— START OF Excerpted text —

Dialogue with Ben Chang and Silvia Ruzanka

Fall 2010: v.06 n.02: Dynamic Coupling

 Becoming, 2007. Ben Chang and Silvia Ruzanka.

Becoming, 2007. Ben Chang and Silvia Ruzanka.

Becoming is a two-channel computer-driven video installation, in which two computer-animated figures live in a minimally-furnished virtual domestic space. They stand and watch the viewer, yawn, sit on the sofa, talk on their cell phones, each on his or her own LCD screen. Alongside this simulation, another process continually manipulates their geometric mesh data, exchanging the vertex and polygon data between the two figures. Over time this process causes each figure to take on attributes of the other, though distorted by the structure of their digital information. The process has none of the smoothness of a “morphing” effect, instead rupturing the surface of the figures and turning them into fragmented hybrids – two figures each becoming something new from the other’s presence. Becoming is a durational piece – the process is slow and continuous, lasting weeks or months. 
Documentation can be accessed at: www.bcchang.com/art/becoming/

How much time do you spend together? Do you live together or share a studio, or do you just get together to work on projects as they come up?

How much time: most of it! Even when we were living in different cities we spent a ton of time together over Skype. We used to just leave Skype on in the background as we went about our daily activities. We call it “ambient telepresence.” In the past we’ve had separate studio spaces, but now we’re sharing one because baby wants her own room.

When you are working on something do you schedule structured time together in a physical space, or meet online, or is it more organic than that?

Scheduling isn’t really our thing. Important spaces for our creative discussions include our kitchen, long car rides, and walks in the mall. Some of our best ideas come about while we’re just doing mundane chores. When we have a project in the works, we tend to grab whatever time is available.

Do you keep your personal/professional lives separate, or have they become seamless and indistinct? Is this okay?

There are no boundaries. … It’s been that way pretty much since the beginning. It’s hard to imagine it in any other way. It took some work, but we’re getting pretty good at it.

Can you, or do you, turn off your research/studio practice(s)?

Sure! The difficult thing is finding consistent blocks of time to focus on work in the studio.

— END OF Excerpted text —

■ Stated goal 1:
Duplicate the Chang and Ruzanka interview between "When you are" and "your research/studio practice(s)?", inclusive.
■ Stated goal 2:
Condense the paragraph of the Chang and Ruzanka interview that begins "Becoming is a two-channel computer-driven video installation" into a bulleted list of its main facts.
■ Stated goal 3:
Write the next part of the Chang and Ruzanka interview, picking up after its final sentence.
The material that comes next has no role in this work.

— START OF Collected material —

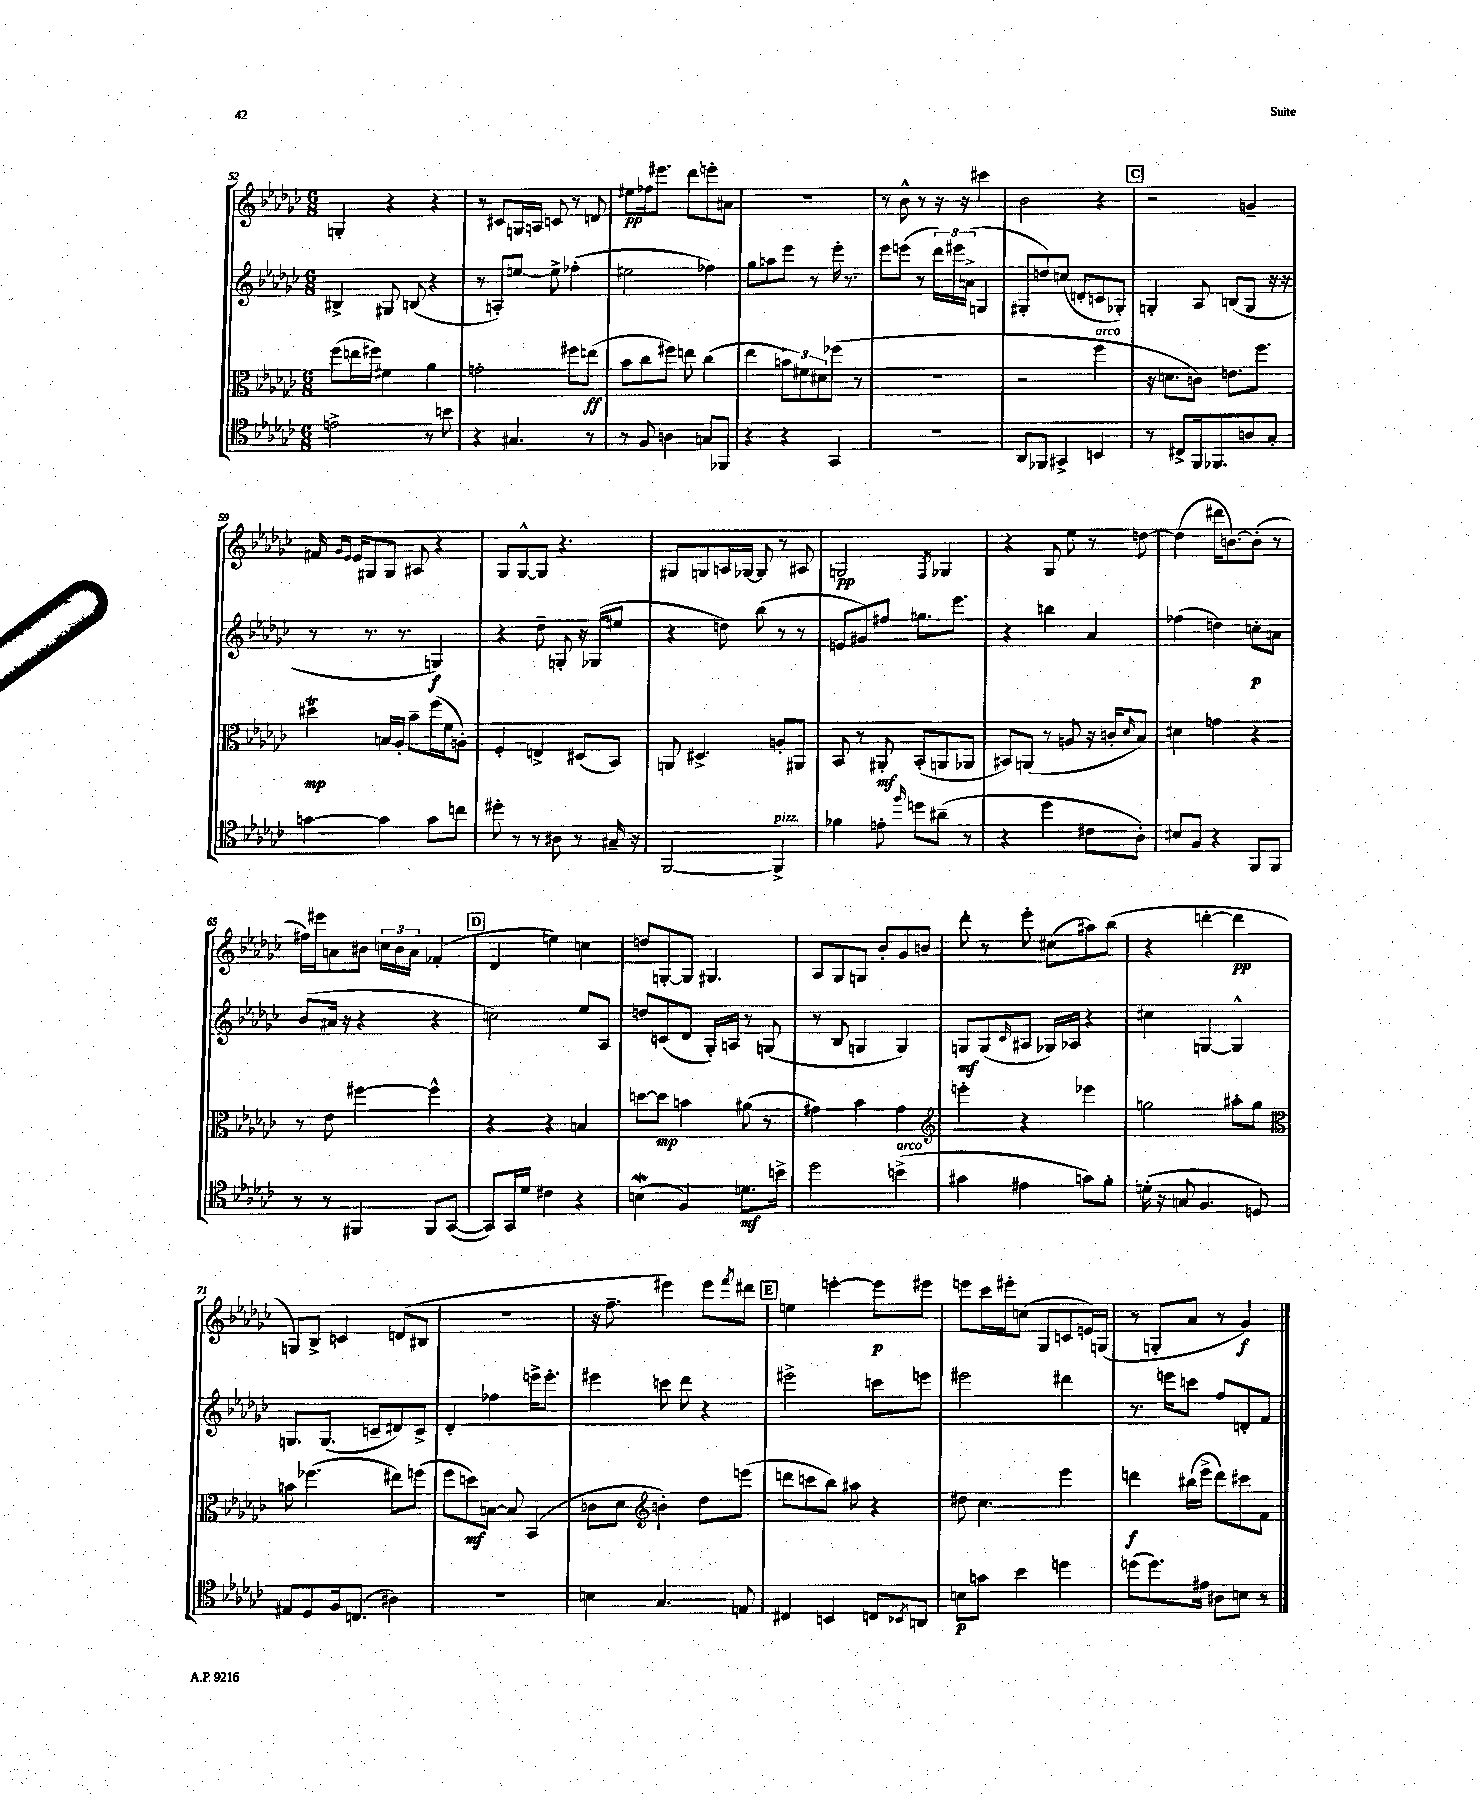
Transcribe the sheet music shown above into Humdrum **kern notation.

— END OF Collected material —

■ Expected answer 1:
When you are working on something do you schedule structured time together in a physical space, or meet online, or is it more organic than that?

Scheduling isn’t really our thing. Important spaces for our creative discussions include our kitchen, long car rides, and walks in the mall. Some of our best ideas come about while we’re just doing mundane chores. When we have a project in the works, we tend to grab whatever time is available.

Do you keep your personal/professional lives separate, or have they become seamless and indistinct? Is this okay?

There are no boundaries. … It’s been that way pretty much since the beginning. It’s hard to imagine it in any other way. It took some work, but we’re getting pretty good at it.

Can you, or do you, turn off your research/studio practice(s)?

■ Expected answer 2:
- Becoming is a two-channel, computer-driven video installation.
- Two computer-animated figures live in a minimally furnished virtual domestic space, each on its own LCD screen.
- They watch the viewer, yawn, sit on the sofa, and talk on their cell phones.
- A separate process keeps exchanging vertex and polygon data between the two figures' geometric meshes.
- Over time, each figure takes on attributes of the other, distorted by the structure of their digital information.
- Unlike a smooth "morphing" effect, the process ruptures the figures' surfaces and turns them into fragmented hybrids.
- The piece is durational: the process is slow and continuous and lasts weeks or months.

■ Expected answer 3:
When and how did you meet each other and under what circumstances?

We met in college. Ben was at Amherst, and Silvia was at Smith, which makes us an archetype of some kind. We were introduced by a mutual friend who thought that it was funny that we are both from Kentucky. We almost met many times before then. We think Silvia saw Ben’s band once, but he was just the drummer so nothing came of that. In an unrelated incident we think Ben once accidentally stole a pair of Silvia’s shoes while she was roller- skating.

At what point did you start making work together?

We were involved in each other’s work at different points for a while, but it’s only been in the last few years that we’ve deliberately focused on making work that’s inherently collaborative.

Was there a growing period, when you had to get a feel for each other’s process/priorities, learn how to communicate – or did you click right away?

In terms of ideas and interests, we clicked right away, but working out a process took longer – it’s a matter of learning each other’s boundaries, strengths and weaknesses, how we work and what stresses us out. Important rules include making sure that everyone’s fed and had enough sleep before making any big decisions.

Do you gravitate towards roles in your practice – based on strengths, or personality, or skills? Or is every project a different kind of adventure?

Each project is different, but we’ll often take specific roles based on the project. Some things we’ve noticed: Ben is usually the one typing and editing; Silvia is usually the one dictating. A lot of our projects develop through one of us having a general sort of idea, and the other one taking it and honing it – those roles flip back and forth. Silvia is in charge of pretty much anything physical and detail-oriented, presentation and installation, and figuring out how to get a piece from prototype to something finished. Ben is good at prototyping and implementation, particularly with programming. Silvia is good at debugging. Ben handles Python and C++; Silvia handles Flash and Pure Data. Ben does writing; Silvia does debugging. Ben does cooking; Silvia does baking.

How do you generate the concepts you work with? Do you draw, write, photograph, or do any sort of regular background practice? Is this a shared thing?

We spend a lot of time talking. Most of our ideas emerge from long, ongoing conversations; at some point the idea crystallizes. Ben draws all the time, and Silvia has an immense bookmarks menu in Firefox.

How do you make choices and negotiate decisions about what direction to take with projects?

We’ve been together for such a long time that we’ve learned to trust each other’s opinions. The difficult decision points usually play out like this:

(A) Ben just wants to get the thing done, and Silvia demands another revision. (Silvia is usually right.)

(B) Silvia is caught in an endless loop of revision, and Ben has to pull her out.  (Ben is usually right.)

Does your collaboration ever involve more people? If no, why not? If yes, then when and how does that work?

Yes, we’ve done a number of different kinds of collaborations. The times it hasn’t worked out as well were when the two of us weren’t as comfortable with our own collaborative process. It works well when everyone trusts each other’s opinions; shared vision is good, but shared sense of humor is better; and it’s crucial that everyone’s neuroses be well aligned.

Will you describe a project that didn’t work out or you didn’t follow through on? Can you describe something that you couldn’t agree on or you didn’t feel like you were both “into?”

There are many projects that we haven’t followed through on, though a lot are just from lack of time and are still on the back burner. Ideas that we’re not both into tend to find a place in our individual work.

What kinds of singular processes or practices, studio or research, do you maintain as individuals that you may or may not bring into the collaboration?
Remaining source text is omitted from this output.